Dangerous levels of lead found in decorated drinking glasses
According to research from the University of Plymouth, embellished drinking glasses often contain high levels of lead and cadmium. The study found concentrations of lead that were more than 1,000 times the limit.
The research team performed 197 tests on 72 new and used drinking glasses, including tumblers, beer mugs, wine glasses, and jars.
Lead was present in 139 tests and cadmium was present in 134, both on the surface of the glasses and on the rims. When long-term use was simulated on the glasses, paint often flaked and came off the glass. This suggested that the substances may be ingested with sustained use.
The research adds to a growing collection of evidence that people are often unsuspectingly exposed to toxic substances. Lead author Dr. Andrew Turner also led a study to examine the potential danger of playground paints. The evaluation revealed that children are at risk for ingesting paint flakes from play equipment, but Dr. Turner believes that drinking glasses pose an even greater risk.
“The presence of hazardous elements in both the paint and glaze of decorated glassware has obvious implications for both human health and the environment,” said Dr. Turner. “So it was a real surprise to find such high levels of lead and cadmium, both on the outside of the glassware and around the rim.

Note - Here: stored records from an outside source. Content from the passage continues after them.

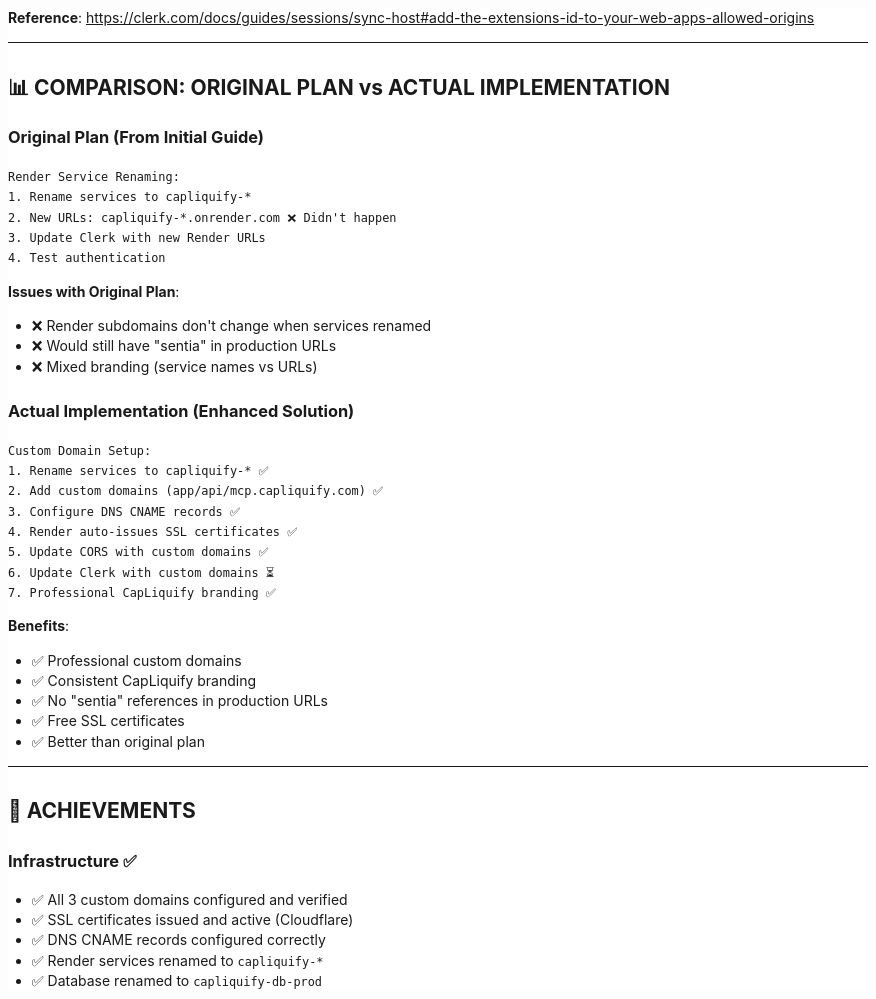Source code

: **Reference**: https://clerk.com/docs/guides/sessions/sync-host#add-the-extensions-id-to-your-web-apps-allowed-origins

---

## 📊 **COMPARISON: ORIGINAL PLAN vs ACTUAL IMPLEMENTATION**

### **Original Plan** (From Initial Guide)

```
Render Service Renaming:
1. Rename services to capliquify-*
2. New URLs: capliquify-*.onrender.com ❌ Didn't happen
3. Update Clerk with new Render URLs
4. Test authentication
```

**Issues with Original Plan**:
- ❌ Render subdomains don't change when services renamed
- ❌ Would still have "sentia" in production URLs
- ❌ Mixed branding (service names vs URLs)

### **Actual Implementation** (Enhanced Solution)

```
Custom Domain Setup:
1. Rename services to capliquify-* ✅
2. Add custom domains (app/api/mcp.capliquify.com) ✅
3. Configure DNS CNAME records ✅
4. Render auto-issues SSL certificates ✅
5. Update CORS with custom domains ✅
6. Update Clerk with custom domains ⏳
7. Professional CapLiquify branding ✅
```

**Benefits**:
- ✅ Professional custom domains
- ✅ Consistent CapLiquify branding
- ✅ No "sentia" references in production URLs
- ✅ Free SSL certificates
- ✅ Better than original plan

---

## 🎉 **ACHIEVEMENTS**

### **Infrastructure** ✅

- ✅ All 3 custom domains configured and verified
- ✅ SSL certificates issued and active (Cloudflare)
- ✅ DNS CNAME records configured correctly
- ✅ Render services renamed to `capliquify-*`
- ✅ Database renamed to `capliquify-db-prod`
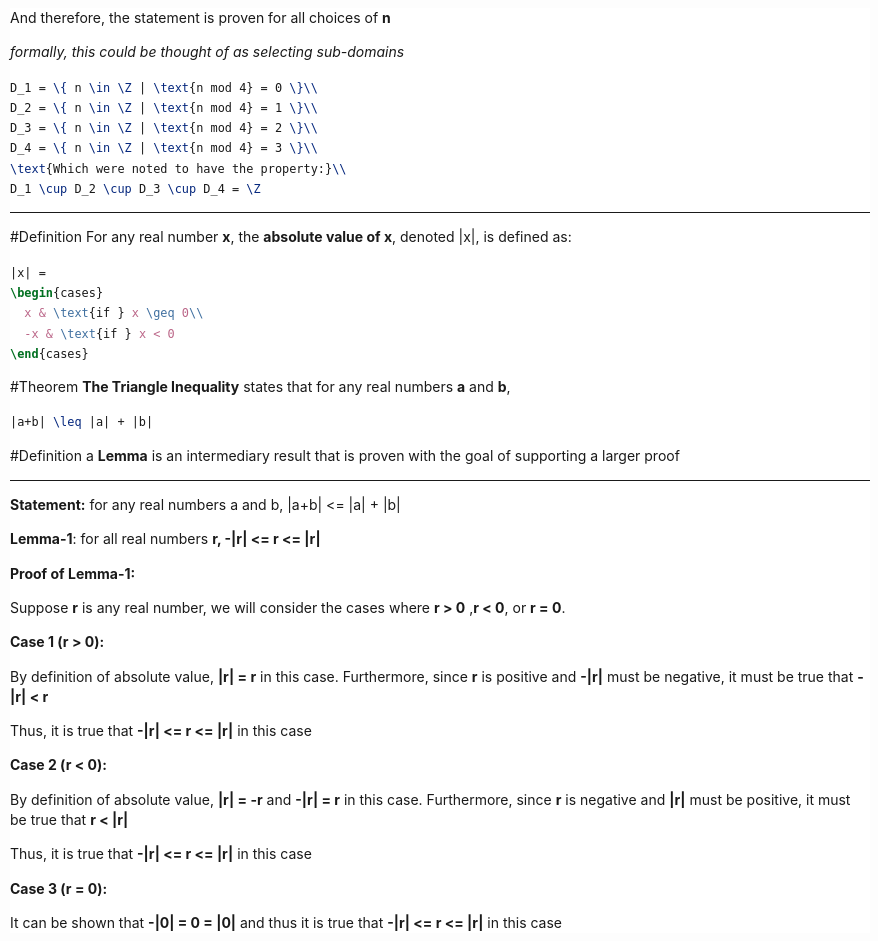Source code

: And therefore, the statement is proven for all choices of **n**

_formally, this could be thought of as selecting sub-domains_
```latex
D_1 = \{ n \in \Z | \text{n mod 4} = 0 \}\\
D_2 = \{ n \in \Z | \text{n mod 4} = 1 \}\\
D_3 = \{ n \in \Z | \text{n mod 4} = 2 \}\\
D_4 = \{ n \in \Z | \text{n mod 4} = 3 \}\\
\text{Which were noted to have the property:}\\
D_1 \cup D_2 \cup D_3 \cup D_4 = \Z
```

---
#Definition For any real number **x**, the **absolute value of x**, denoted   |x|, is defined as:
```latex
|x| = 
\begin{cases}
  x & \text{if } x \geq 0\\
  -x & \text{if } x < 0
\end{cases}
```

#Theorem **The Triangle Inequality** states that for any real numbers **a** and **b**,
```latex
|a+b| \leq |a| + |b|
```

#Definition a **Lemma** is an intermediary result that is proven with the goal of supporting a larger proof

---
**Statement:** for any real numbers a and b, |a+b| <= |a| + |b|

  **Lemma-1**: for all real numbers **r, -|r| <= r <= |r|** 

  **Proof of Lemma-1:**

Suppose **r** is any real number, we will consider the cases where **r > 0** ,**r < 0**, or **r = 0**.

  **Case 1 (r > 0):** 
  
By definition of absolute value, **|r| = r** in this case.
Furthermore, since **r** is positive and **-|r|** must be negative, it must be true that **-|r| < r**

Thus, it is true that **-|r| <= r <= |r|** in this case

  **Case 2 (r < 0):**

By definition of absolute value, **|r| = -r** and **-|r| = r** in this case.
Furthermore, since **r** is negative and **|r|** must be positive, it must be true that **r < |r|**

Thus, it is true that **-|r| <= r <= |r|** in this case

  **Case 3 (r = 0):**

It can be shown that **-|0| = 0 = |0|** and thus 
it is true that **-|r| <= r <= |r|** in this case
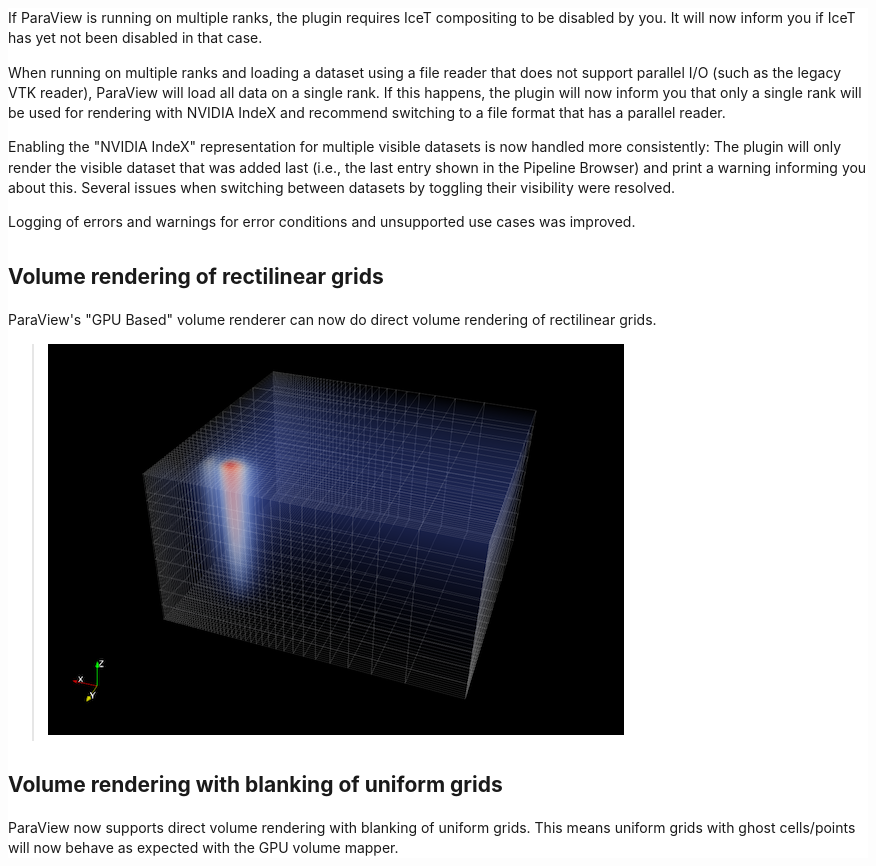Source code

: If ParaView is running on multiple ranks, the plugin requires IceT compositing to be disabled by you. It will now inform you if IceT has yet not been disabled in that case.

When running on multiple ranks and loading a dataset using a file reader that does not support parallel I/O (such as the legacy VTK reader), ParaView will load all data on a single rank. If this happens, the plugin will now inform you that only a single rank will be used for rendering with NVIDIA IndeX and recommend switching to a file format that has a parallel reader.

Enabling the "NVIDIA IndeX" representation for multiple visible datasets is now handled more consistently: The plugin will only render the visible dataset that was added last (i.e., the last entry shown in the Pipeline Browser) and print a warning informing you about this. Several issues when switching between
datasets by toggling their visibility were resolved.

Logging of errors and warnings for error conditions and unsupported use cases was improved.

## Volume rendering of rectilinear grids

ParaView's "GPU Based" volume renderer can now do direct volume rendering of rectilinear grids.

>![RectilinearGridVolumeRendering](img/5.9.0/rectilinear-grid-volume-rendering.png)

## Volume rendering with blanking of uniform grids

ParaView now supports direct volume rendering with blanking of uniform grids. This means uniform grids with ghost cells/points will now behave as expected with the GPU volume mapper.
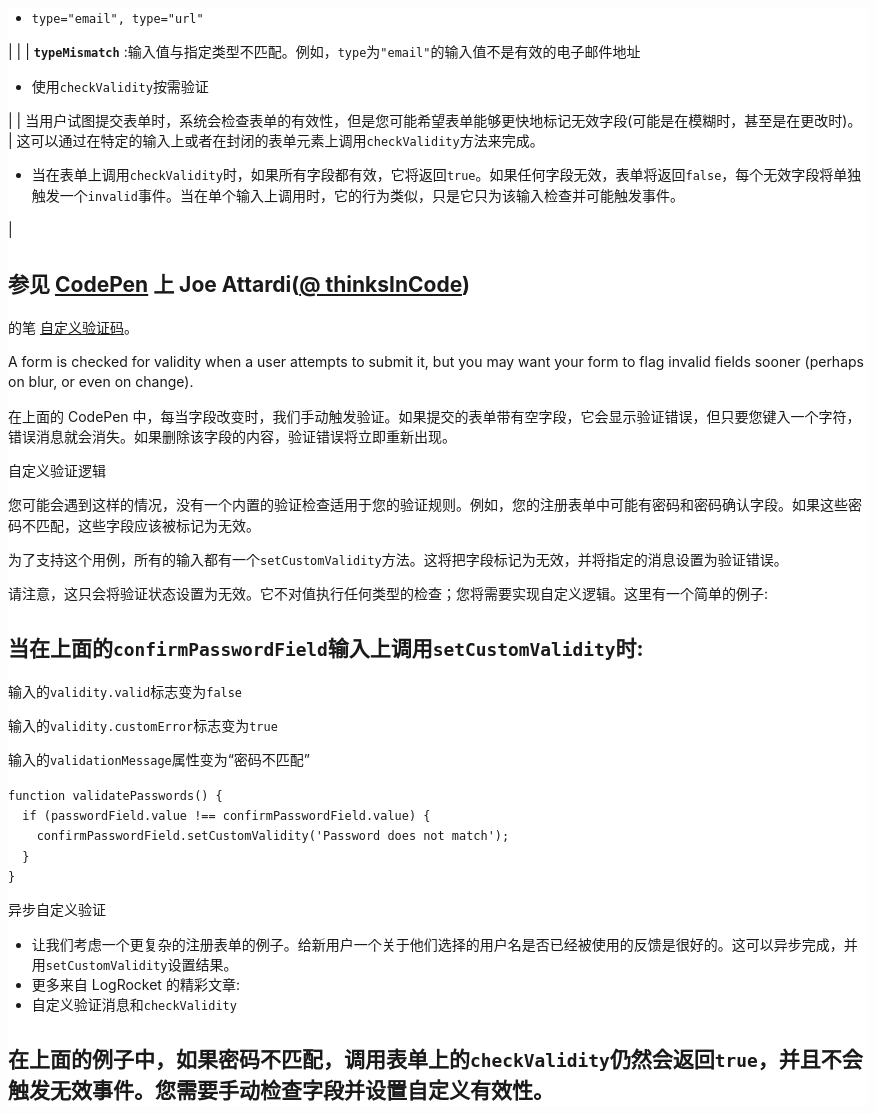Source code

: *   `type="email", type="url"`

 |
|  | **`typeMismatch`** :输入值与指定类型不匹配。例如，`type`为`"email"`的输入值不是有效的电子邮件地址

*   使用`checkValidity`按需验证

 |
| 当用户试图提交表单时，系统会检查表单的有效性，但是您可能希望表单能够更快地标记无效字段(可能是在模糊时，甚至是在更改时)。 | 这可以通过在特定的输入上或者在封闭的表单元素上调用`checkValidity`方法来完成。

*   当在表单上调用`checkValidity`时，如果所有字段都有效，它将返回`true`。如果任何字段无效，表单将返回`false`，每个无效字段将单独触发一个`invalid`事件。当在单个输入上调用时，它的行为类似，只是它只为该输入检查并可能触发事件。

 |

## 参见 [CodePen](https://codepen.io) 上 Joe Attardi([@ thinksInCode](https://codepen.io/thinksInCode))
的笔 [自定义验证码](https://codepen.io/thinksInCode/pen/zYREBeV)。

A form is checked for validity when a user attempts to submit it, but you may want your form to flag invalid fields sooner (perhaps on blur, or even on change).

在上面的 CodePen 中，每当字段改变时，我们手动触发验证。如果提交的表单带有空字段，它会显示验证错误，但只要您键入一个字符，错误消息就会消失。如果删除该字段的内容，验证错误将立即重新出现。

自定义验证逻辑

您可能会遇到这样的情况，没有一个内置的验证检查适用于您的验证规则。例如，您的注册表单中可能有密码和密码确认字段。如果这些密码不匹配，这些字段应该被标记为无效。

为了支持这个用例，所有的输入都有一个`setCustomValidity`方法。这将把字段标记为无效，并将指定的消息设置为验证错误。

请注意，这只会将验证状态设置为无效。它不对值执行任何类型的检查；您将需要实现自定义逻辑。这里有一个简单的例子:

## 当在上面的`confirmPasswordField`输入上调用`setCustomValidity`时:

输入的`validity.valid`标志变为`false`

输入的`validity.customError`标志变为`true`

输入的`validationMessage`属性变为“密码不匹配”

```
function validatePasswords() {
  if (passwordField.value !== confirmPasswordField.value) {
    confirmPasswordField.setCustomValidity('Password does not match');
  }
}
```

异步自定义验证

*   让我们考虑一个更复杂的注册表单的例子。给新用户一个关于他们选择的用户名是否已经被使用的反馈是很好的。这可以异步完成，并用`setCustomValidity`设置结果。
*   更多来自 LogRocket 的精彩文章:
*   自定义验证消息和`checkValidity`

## 在上面的例子中，如果密码不匹配，调用表单上的`checkValidity`仍然会返回`true`，并且不会触发无效事件。您需要手动检查字段并设置自定义有效性。
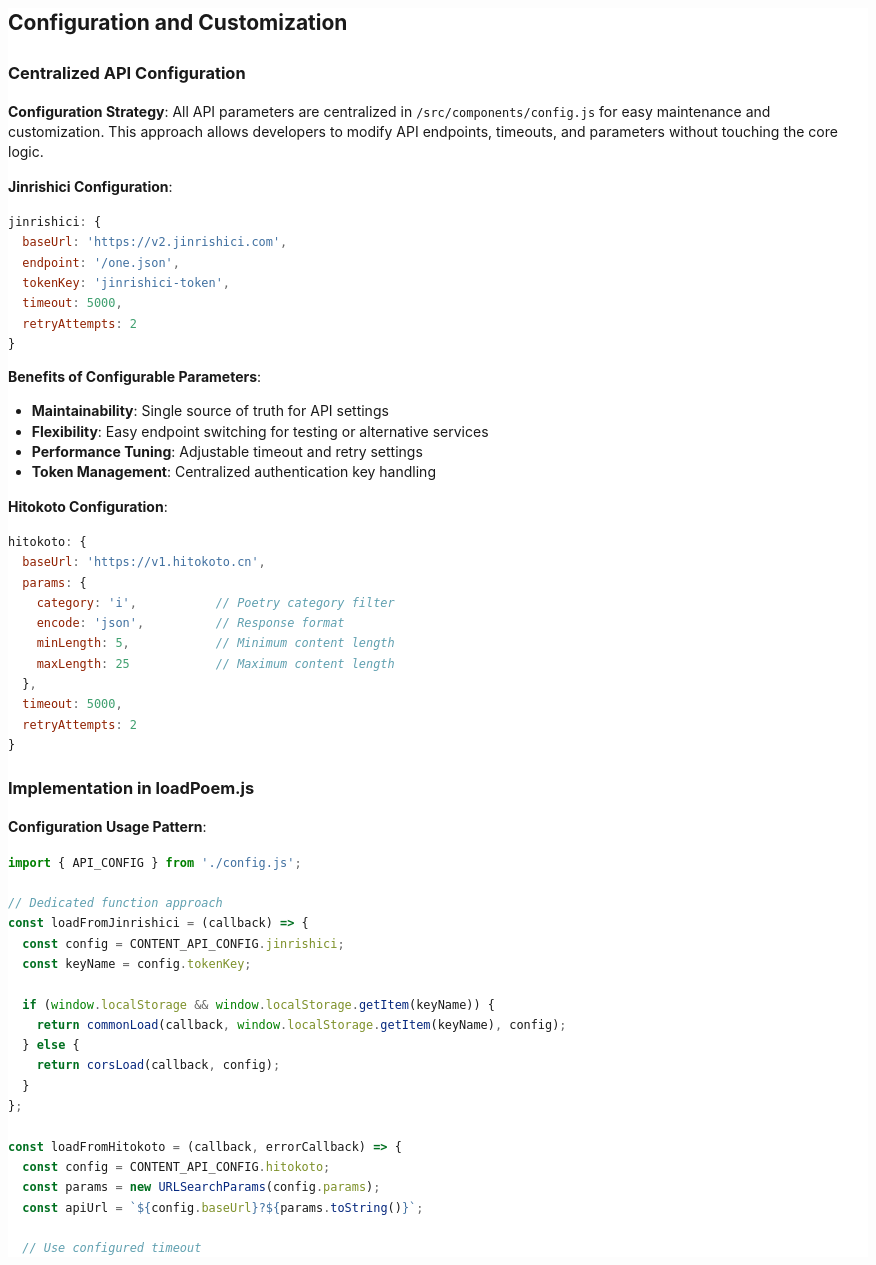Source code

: ## Configuration and Customization

### Centralized API Configuration

**Configuration Strategy**:
All API parameters are centralized in `/src/components/config.js` for easy maintenance and customization. This approach allows developers to modify API endpoints, timeouts, and parameters without touching the core logic.

**Jinrishici Configuration**:
```javascript
jinrishici: {
  baseUrl: 'https://v2.jinrishici.com',
  endpoint: '/one.json',
  tokenKey: 'jinrishici-token',
  timeout: 5000,
  retryAttempts: 2
}
```

**Benefits of Configurable Parameters**:
- **Maintainability**: Single source of truth for API settings
- **Flexibility**: Easy endpoint switching for testing or alternative services
- **Performance Tuning**: Adjustable timeout and retry settings
- **Token Management**: Centralized authentication key handling

**Hitokoto Configuration**:
```javascript
hitokoto: {
  baseUrl: 'https://v1.hitokoto.cn',
  params: {
    category: 'i',           // Poetry category filter
    encode: 'json',          // Response format
    minLength: 5,            // Minimum content length
    maxLength: 25            // Maximum content length
  },
  timeout: 5000,
  retryAttempts: 2
}
```

### Implementation in loadPoem.js

**Configuration Usage Pattern**:
```javascript
import { API_CONFIG } from './config.js';

// Dedicated function approach
const loadFromJinrishici = (callback) => {
  const config = CONTENT_API_CONFIG.jinrishici;
  const keyName = config.tokenKey;
  
  if (window.localStorage && window.localStorage.getItem(keyName)) {
    return commonLoad(callback, window.localStorage.getItem(keyName), config);
  } else {
    return corsLoad(callback, config);
  }
};

const loadFromHitokoto = (callback, errorCallback) => {
  const config = CONTENT_API_CONFIG.hitokoto;
  const params = new URLSearchParams(config.params);
  const apiUrl = `${config.baseUrl}?${params.toString()}`;
  
  // Use configured timeout
```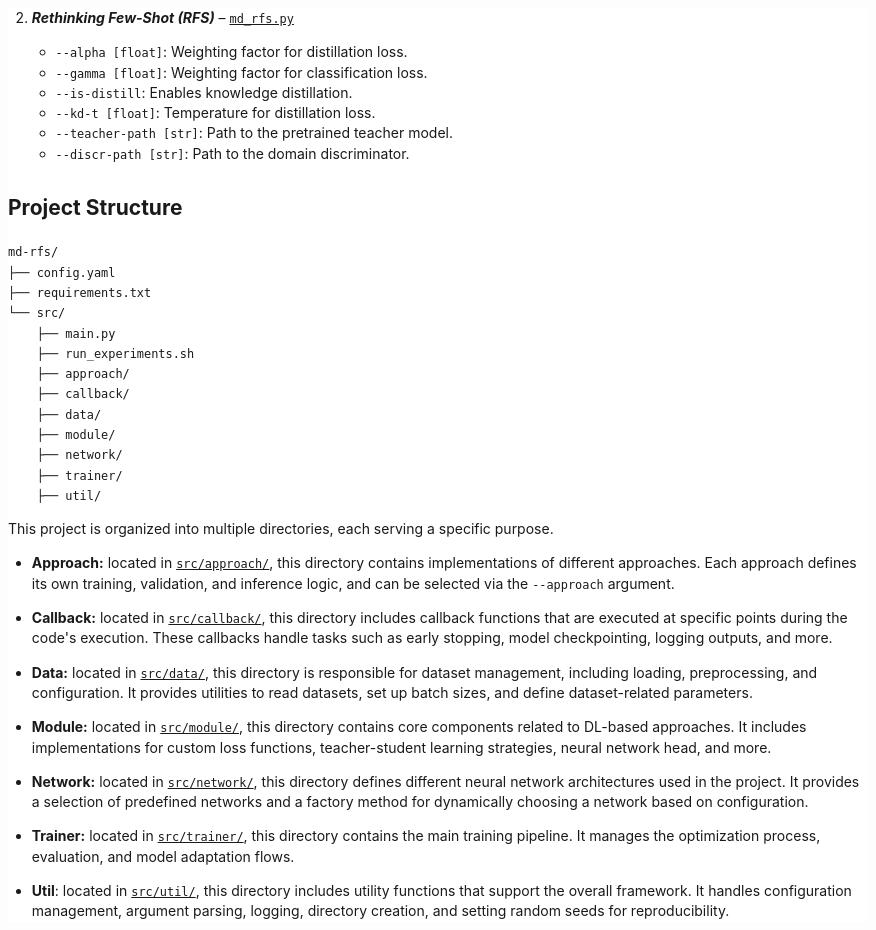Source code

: 2.  ***Rethinking Few-Shot (RFS)*** – [`md_rfs.py`](src/approach/md_rfs.py)

    -   `--alpha [float]`: Weighting factor for distillation loss.
    -   `--gamma [float]`: Weighting factor for classification loss.
    -   `--is-distill`: Enables knowledge distillation.
    -   `--kd-t [float]`: Temperature for distillation loss.
    -   `--teacher-path [str]`: Path to the pretrained teacher model.
    -   `--discr-path [str]`: Path to the domain discriminator.


## Project Structure

```plaintext
md-rfs/
├── config.yaml
├── requirements.txt
└── src/
    ├── main.py
    ├── run_experiments.sh
    ├── approach/
    ├── callback/
    ├── data/
    ├── module/
    ├── network/
    ├── trainer/
    ├── util/
```

This project is organized into multiple directories, each serving a specific purpose.

- **Approach:** located in [`src/approach/`](src/approach/), this directory contains implementations of different approaches. Each approach defines its own training, validation, and inference logic, and can be selected via the `--approach` argument.

- **Callback:** located in [`src/callback/`](src/callback/), this directory includes callback functions that are executed at specific points during the code's execution. These callbacks handle tasks such as early stopping, model checkpointing, logging outputs, and more.

- **Data:** located in [`src/data/`](src/data/), this directory is responsible for dataset management, including loading, preprocessing, and configuration. It provides utilities to read datasets, set up batch sizes, and define dataset-related parameters.

- **Module:** located in [`src/module/`](src/module/), this directory contains core components related to DL-based approaches. It includes implementations for custom loss functions, teacher-student learning strategies, neural network head, and more.

- **Network:** located in [`src/network/`](src/network/), this directory defines different neural network architectures used in the project. It provides a selection of predefined networks and a factory method for dynamically choosing a network based on configuration.

- **Trainer:** located in [`src/trainer/`](src/trainer/), this directory contains the main training pipeline. It manages the optimization process, evaluation, and model adaptation flows.

- **Util**: located in [`src/util/`](src/util/), this directory includes utility functions that support the overall framework. It handles configuration management, argument parsing, logging, directory creation, and setting random seeds for reproducibility.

There are genuine health risks posed through ingesting such levels of the substances over a prolonged period, so this is clearly an issue that the international glassware industry needs to take action on as a matter of urgency.”
The researchers examined the glassware using portable x-ray fluorescence (XRF) spectrometry. Over 70 percent of the glass products tested positive for lead, which was found in all colors including decorated gold leaves present on some of the glasses. The same percentage of glassware tested positive for cadmium, with the highest levels detected in red enamel.
The lead concentrations ranged from 40 to 400,000 parts per million, while the levels of cadmium ranged from 300 to 70,000 parts per million. According to the U.S. Office of Environmental Health Hazard Assessment, the limit levels for the decorated surface rim area of drinking glasses are 200 parts per million for lead and 800 parts per million for cadmium.
“Given that safer alternatives are available to the industry, the overall results of this study are both surprising and concerning,” said Dr. Turner. “Why are harmful or restricted elements still being employed so commonly to decorate contemporary glassware manufactured in China, the European Union and elsewhere? I believe consumers should be made aware of this, while retailers and the glass industry have the responsibility to eliminate toxic metals from decorated products.”
The study is published in Science of the Total Environment.